1 *I*, the prisoner in the Lord, exhort you therefore to walk worthy of the calling wherewith ye have been called,
2* with all lowliness and meekness, with long-suffering, bearing with one another in love;
3* using diligence to keep the unity of the Spirit in the uniting bond of peace.
(Ephesians 4:1--3)

So I've asked myself over and over again... do I imitate Paul as he imitated Christ? do I have the faith once delivered to the saints?

Of course there are all sorts of people who are quick to "help" lay out just what that is. I mean, they've got some formula for just what constitutes the faith once delivered. I think most of those fall away if we really examine them.

I wrote a couple years ago:

the hardest part of obeying the Scripture is to trust that it's sufficient. It's one thing to acknowledge it's inerrant or authoritative; it's quite another to acknowledge its sufficiency. I think it strange how frequently we trust in creeds, dogmas, catechisms, theologies, doctrines, and commentaries when we have the Bible. I admit it's not the easiest book to understand, and it can take some time to compare Scripture with Scripture to figure out how a passage applies, or what it means. But really, if God has spoken, it's worth the time and effort to listen.

I've been trying for the last three or four years to judge all things by Scripture. I'm the first to admit I'm doing a horrible job of walking it out. It doesn't take long talking to me to see a whole lot of faults. And it might surprise people who actually know me to realize they probably don't see me at my worst. And the flesh in us is such that even the effort to judge all things by the Word of God is an occasion for arrogance.

But I can't see that there is another option. If God hasn't spoken, nothing matters. If He has, nothing else matters. I think this is really the bottom line. It's possible to wrest the Scriptures to our own destruction, but it requires effort: "wrest" is an active verb. On the other hand, the Scripture is able to make us wise to salvation.

"[A]ll who are in Asia, of whom is Phygellus and Hermogenes, have turned away from me" (2 Timothy 1:15). I'm no Paul, but it looks like the path is a lonely one. I'm reminded of the Lord Jesus' words: "Woe, when all men speak well of you, for after this manner did their fathers to the false prophets" (Luke 6:26).

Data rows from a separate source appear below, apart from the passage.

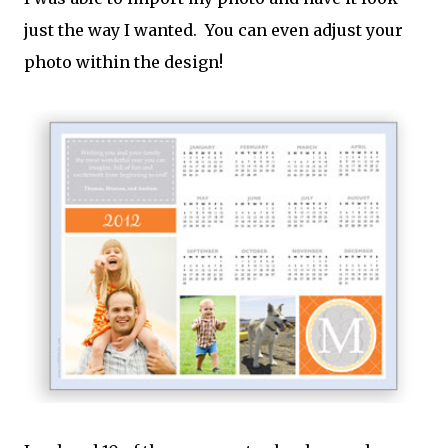
just the way I wanted. You can even adjust your
photo within the design!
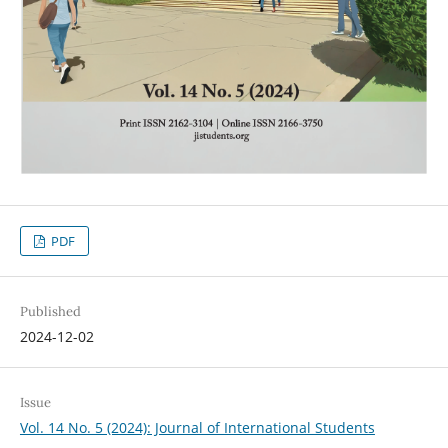
PDF
Published
2024-12-02
Issue
Vol. 14 No. 5 (2024): Journal of International Students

And that brings me to the question I have asked time and again for the last year. If I really held the faith once delivered to the saints, would I be welcome in any church? If I were to walk like the Apostles walked (and that's a big "if"), would any church want me there Sunday morning?


EPIMENOS said...

What were the 2 instances of Paul being "wrong"?

clumsy ox said...

The first is Acts 23:1--5. Paul railed against the high priest. When they struck him, he acknowledged he was in the wrong.

The second is his appeal to Caesar in Acts 24. I realize I'm in a minority here, but I've examined this one time and again, and I keep concluding that he should have left well enough alone. In Acts 26:32, Agrippa tells Festus that Paul ought to have been released, except he had appealed to Caesar.

My point, of course, is that the command to "follow me" was not unqualified. He said "as I follow Christ".